* Exercise directions
Your task is to print all of the entries exactly, though the pictures should not be included.
### Records for processing ###
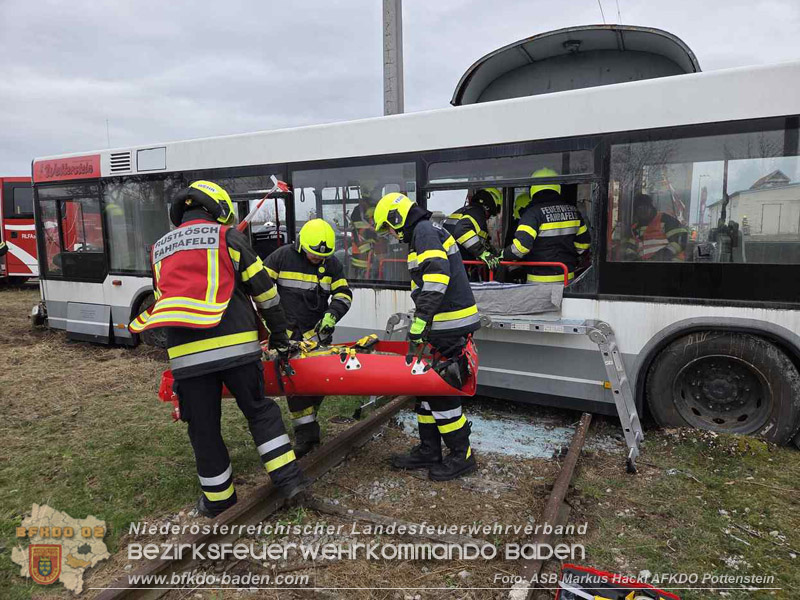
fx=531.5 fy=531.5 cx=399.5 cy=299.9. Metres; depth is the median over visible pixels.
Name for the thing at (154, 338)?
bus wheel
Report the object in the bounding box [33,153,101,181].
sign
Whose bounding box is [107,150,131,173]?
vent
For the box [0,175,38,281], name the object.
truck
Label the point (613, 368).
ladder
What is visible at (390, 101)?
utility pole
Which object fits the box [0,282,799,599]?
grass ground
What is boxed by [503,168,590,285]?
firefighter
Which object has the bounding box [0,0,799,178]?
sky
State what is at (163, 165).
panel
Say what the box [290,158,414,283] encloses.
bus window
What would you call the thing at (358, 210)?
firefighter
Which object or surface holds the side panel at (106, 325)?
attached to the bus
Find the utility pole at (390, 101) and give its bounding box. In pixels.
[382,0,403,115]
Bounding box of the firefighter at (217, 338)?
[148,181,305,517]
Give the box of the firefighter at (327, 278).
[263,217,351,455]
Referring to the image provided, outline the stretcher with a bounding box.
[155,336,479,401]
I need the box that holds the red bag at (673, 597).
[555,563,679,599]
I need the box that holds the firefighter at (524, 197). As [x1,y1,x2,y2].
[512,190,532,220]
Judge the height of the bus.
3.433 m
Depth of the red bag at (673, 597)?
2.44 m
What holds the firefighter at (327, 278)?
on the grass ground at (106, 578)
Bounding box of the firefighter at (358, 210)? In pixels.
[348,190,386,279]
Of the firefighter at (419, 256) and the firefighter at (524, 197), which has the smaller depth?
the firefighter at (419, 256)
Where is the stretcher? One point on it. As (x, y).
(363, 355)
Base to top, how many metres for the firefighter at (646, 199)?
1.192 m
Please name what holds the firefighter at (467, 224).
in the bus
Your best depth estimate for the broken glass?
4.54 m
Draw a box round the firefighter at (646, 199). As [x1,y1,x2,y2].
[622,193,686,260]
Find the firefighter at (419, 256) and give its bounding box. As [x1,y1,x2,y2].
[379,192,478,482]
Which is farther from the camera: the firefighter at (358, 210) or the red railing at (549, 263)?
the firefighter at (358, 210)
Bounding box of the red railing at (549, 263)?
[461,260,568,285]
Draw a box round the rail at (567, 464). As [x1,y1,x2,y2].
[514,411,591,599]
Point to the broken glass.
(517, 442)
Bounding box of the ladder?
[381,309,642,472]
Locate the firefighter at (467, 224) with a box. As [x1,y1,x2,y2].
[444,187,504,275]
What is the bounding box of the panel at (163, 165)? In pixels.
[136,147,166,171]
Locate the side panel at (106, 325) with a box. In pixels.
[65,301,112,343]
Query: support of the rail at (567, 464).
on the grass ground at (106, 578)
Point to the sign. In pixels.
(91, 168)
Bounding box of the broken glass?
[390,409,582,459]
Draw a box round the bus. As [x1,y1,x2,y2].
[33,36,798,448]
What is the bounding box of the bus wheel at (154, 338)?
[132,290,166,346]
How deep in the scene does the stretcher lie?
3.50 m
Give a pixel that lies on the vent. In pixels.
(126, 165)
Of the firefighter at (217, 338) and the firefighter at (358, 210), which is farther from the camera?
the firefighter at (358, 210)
###
* Answer for the task
fx=531.5 fy=531.5 cx=399.5 cy=299.9. Metres; depth is the median over visible pixels.
Name for the thing at (154, 338)?
bus wheel
Report the object in the bounding box [33,153,101,181].
sign
Whose bounding box is [107,150,131,173]?
vent
For the box [0,175,38,281], name the object.
truck
Label the point (613, 368).
ladder
What is visible at (390, 101)?
utility pole
Which object fits the box [0,282,799,599]?
grass ground
What is boxed by [503,168,590,285]?
firefighter
Which object has the bounding box [0,0,799,178]?
sky
State what is at (163, 165).
panel
Say what the box [290,158,414,283] encloses.
bus window
What would you call the thing at (358, 210)?
firefighter
Which object or surface holds the side panel at (106, 325)?
attached to the bus
Find the utility pole at (390, 101) and give its bounding box. In pixels.
[382,0,403,115]
Bounding box of the firefighter at (217, 338)?
[148,181,305,517]
Give the box of the firefighter at (327, 278).
[263,217,351,455]
Referring to the image provided, outline the stretcher with a bounding box.
[155,336,479,401]
I need the box that holds the red bag at (673, 597).
[555,563,679,599]
I need the box that holds the firefighter at (524, 197). As [x1,y1,x2,y2].
[512,190,532,220]
Judge the height of the bus.
3.433 m
Depth of the red bag at (673, 597)?
2.44 m
What holds the firefighter at (327, 278)?
on the grass ground at (106, 578)
Bounding box of the firefighter at (358, 210)? In pixels.
[348,190,386,279]
Of the firefighter at (419, 256) and the firefighter at (524, 197), which has the smaller depth?
the firefighter at (419, 256)
Where is the stretcher? One point on it. As (x, y).
(363, 355)
Base to top, how many metres for the firefighter at (646, 199)?
1.192 m
Please name what holds the firefighter at (467, 224).
in the bus
Your best depth estimate for the broken glass?
4.54 m
Draw a box round the firefighter at (646, 199). As [x1,y1,x2,y2].
[622,193,686,260]
Find the firefighter at (419, 256) and give its bounding box. As [x1,y1,x2,y2].
[379,192,478,482]
Which is farther from the camera: the firefighter at (358, 210) or the red railing at (549, 263)?
the firefighter at (358, 210)
Bounding box of the red railing at (549, 263)?
[461,260,568,285]
Draw a box round the rail at (567, 464). As [x1,y1,x2,y2].
[514,411,591,599]
Point to the broken glass.
(517, 442)
Bounding box of the ladder?
[381,309,642,472]
Locate the firefighter at (467, 224) with a box. As [x1,y1,x2,y2].
[444,187,504,275]
What is the bounding box of the panel at (163, 165)? In pixels.
[136,147,166,171]
Locate the side panel at (106, 325) with a box. In pixels.
[65,301,112,343]
Query: support of the rail at (567, 464).
on the grass ground at (106, 578)
Point to the sign. In pixels.
(91, 168)
Bounding box of the broken glass?
[390,409,582,459]
Draw a box round the bus. As [x1,y1,x2,y2].
[33,36,798,448]
What is the bounding box of the bus wheel at (154, 338)?
[132,290,166,346]
How deep in the scene does the stretcher lie?
3.50 m
Give a pixel that lies on the vent. In pixels.
(126, 165)
Of the firefighter at (217, 338) and the firefighter at (358, 210), which is farther from the camera?
the firefighter at (358, 210)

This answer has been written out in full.